The role of TENCEL™: protecting what remains
In a remote work context, sleep is already weakened by behavioral and environmental factors that are difficult to eliminate entirely. It is precisely in this context that the quality of the sleep environment itself becomes even more important. If you cannot always control when you go to bed, the light you are exposed to, or the boundary between your desk and your bedroom — you can control the quality of what you sleep in.
lalune TENCEL™ Lyocell bedding maintains a cool, dry microclimate against the skin by absorbing moisture with an efficiency 50% greater than cotton. In a context of already fragile sleep — extended sleep-onset latency, lighter cycles, lower awakening threshold — every thermal micro-arousal counts more. By eliminating nocturnal thermal discomfort, lalune protects the continuity of the deep sleep cycles that remote work disruptions have already made more vulnerable.
Making your bed a distinct space, sensorially different from the rest of your working day, is one of the most consistent recommendations in sleep medicine. The feel of TENCEL™ — its softness, its weight, its coolness — contributes to that sensory signal: here, it's different. Here, you rest.
- Never work in the bedroom — or on the bed. Never, if at all possible
- Create an end-of-day ritual: close the laptop, change clothes, go for a walk
- Cut screens 60 to 90 minutes before bed — blue light suppresses melatonin
- Keep fixed wake and sleep times, even without a forced commute
- Sanctuarize the bedroom: no emails, no notifications, no professional screens in bed
- Invest in thermoregulating bedding — every micro-arousal matters when sleep is already fragile
- Lee, L., Nam, O.H., Lee, K.E. & Lee, C. (2023). Relationship between insomnia and working from home among Korean domestic workers: results from the 5th Korean Working Condition Survey. BMC Public Health, 23, article 1339. PMC / NCBI PMC10353197.
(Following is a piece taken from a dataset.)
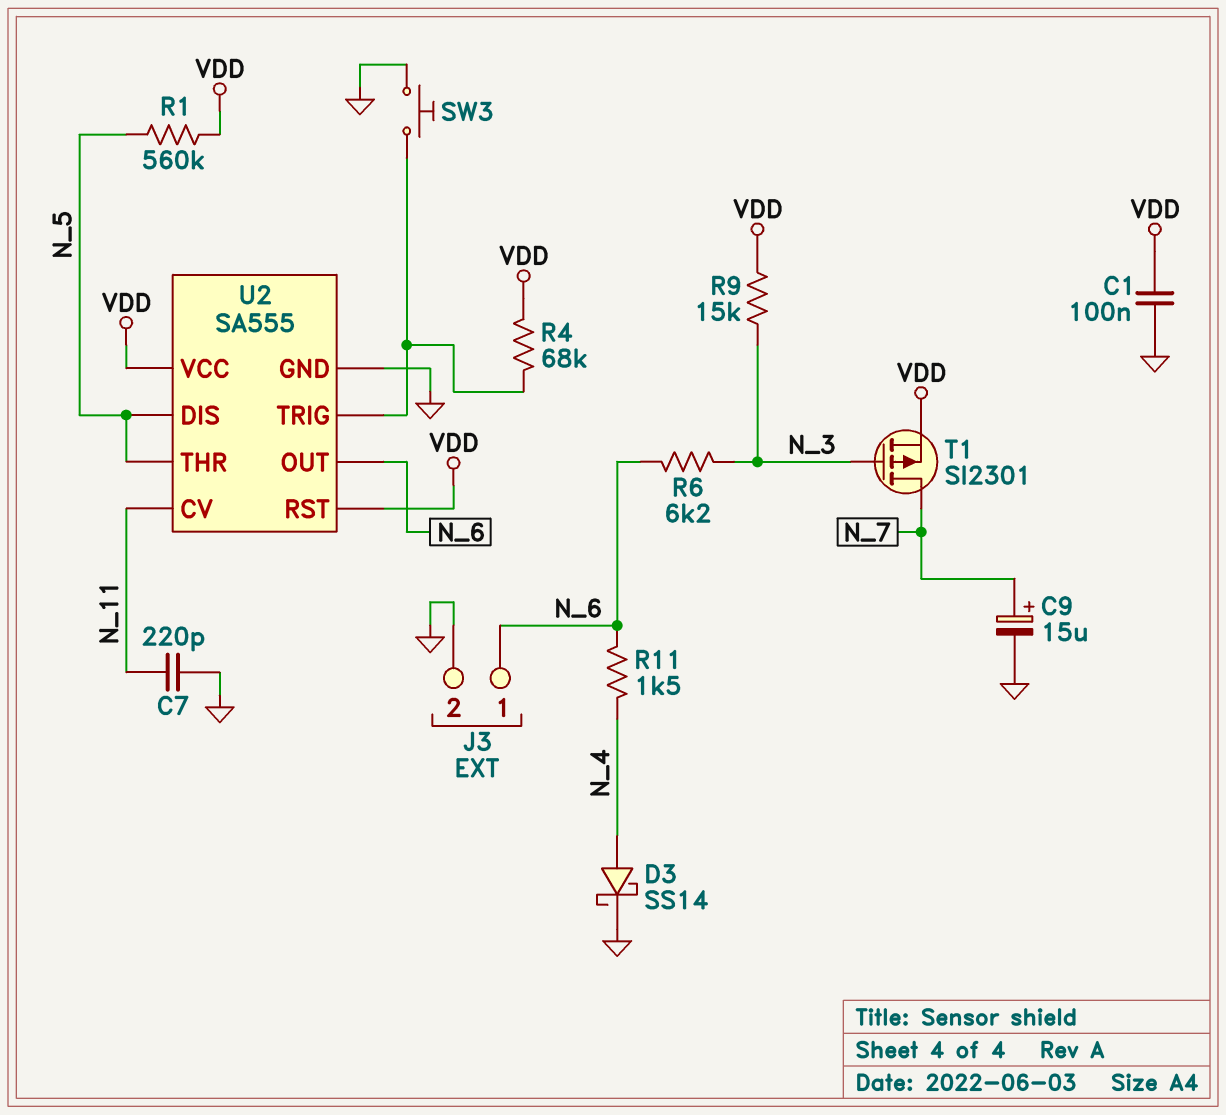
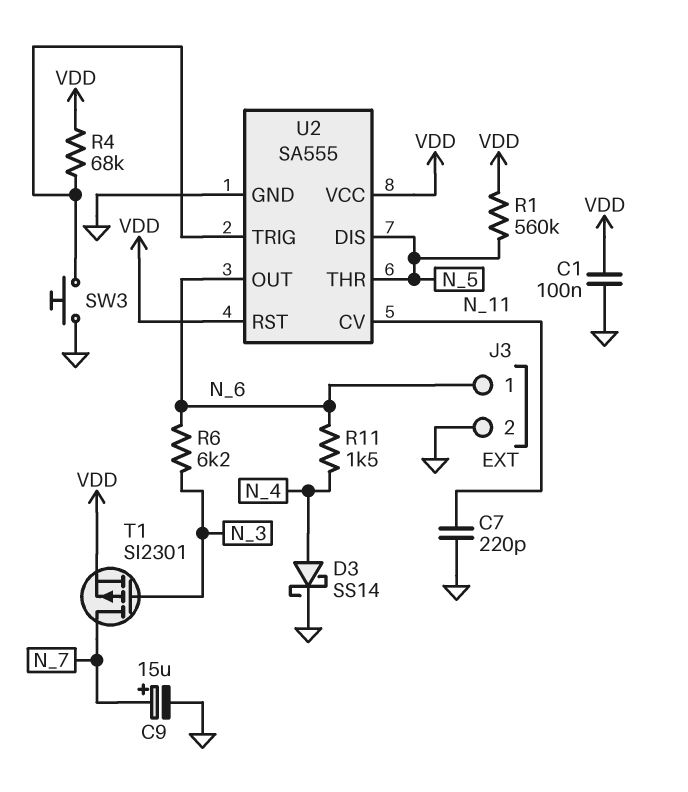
R9: 15k (N_3, VDD) -> none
- Otsuka, Y. et al. (2026). Longitudinal Effects of Remote Work Frequency on Insomnia Symptoms and Short Sleep Duration Among Japanese Workers. Journal of Sleep Research. Wiley. DOI: 10.1111/jsr.70101.
- Lee, C. et al. (2024). The changing dynamics of work from home and its association with sleep disturbance through work–family conflict during the COVID-19 pandemic. Journal of Occupational Health, 66(1), uiae014. PMC PMC11060341.
- Bergefurt, L., Appel-Meulenbroek, R. & Arentze, T. (2023). How physical home workspace characteristics affect mental health: A systematic scoping review. Work, 76(2), 489–506. PMC PMC10657703.
- Hrehová, L., Bušková, J., Seifert, B. & Mezian, K. (2024). Working from home is associated with changes in sleep hygiene practice. Work. SAGE Journals. DOI: 10.3233/WOR-230074.
- Tähkämö, L. et al. (2022). The influence of blue light on sleep, performance and wellbeing in young adults: A systematic review. Frontiers in Physiology, 13, 943108.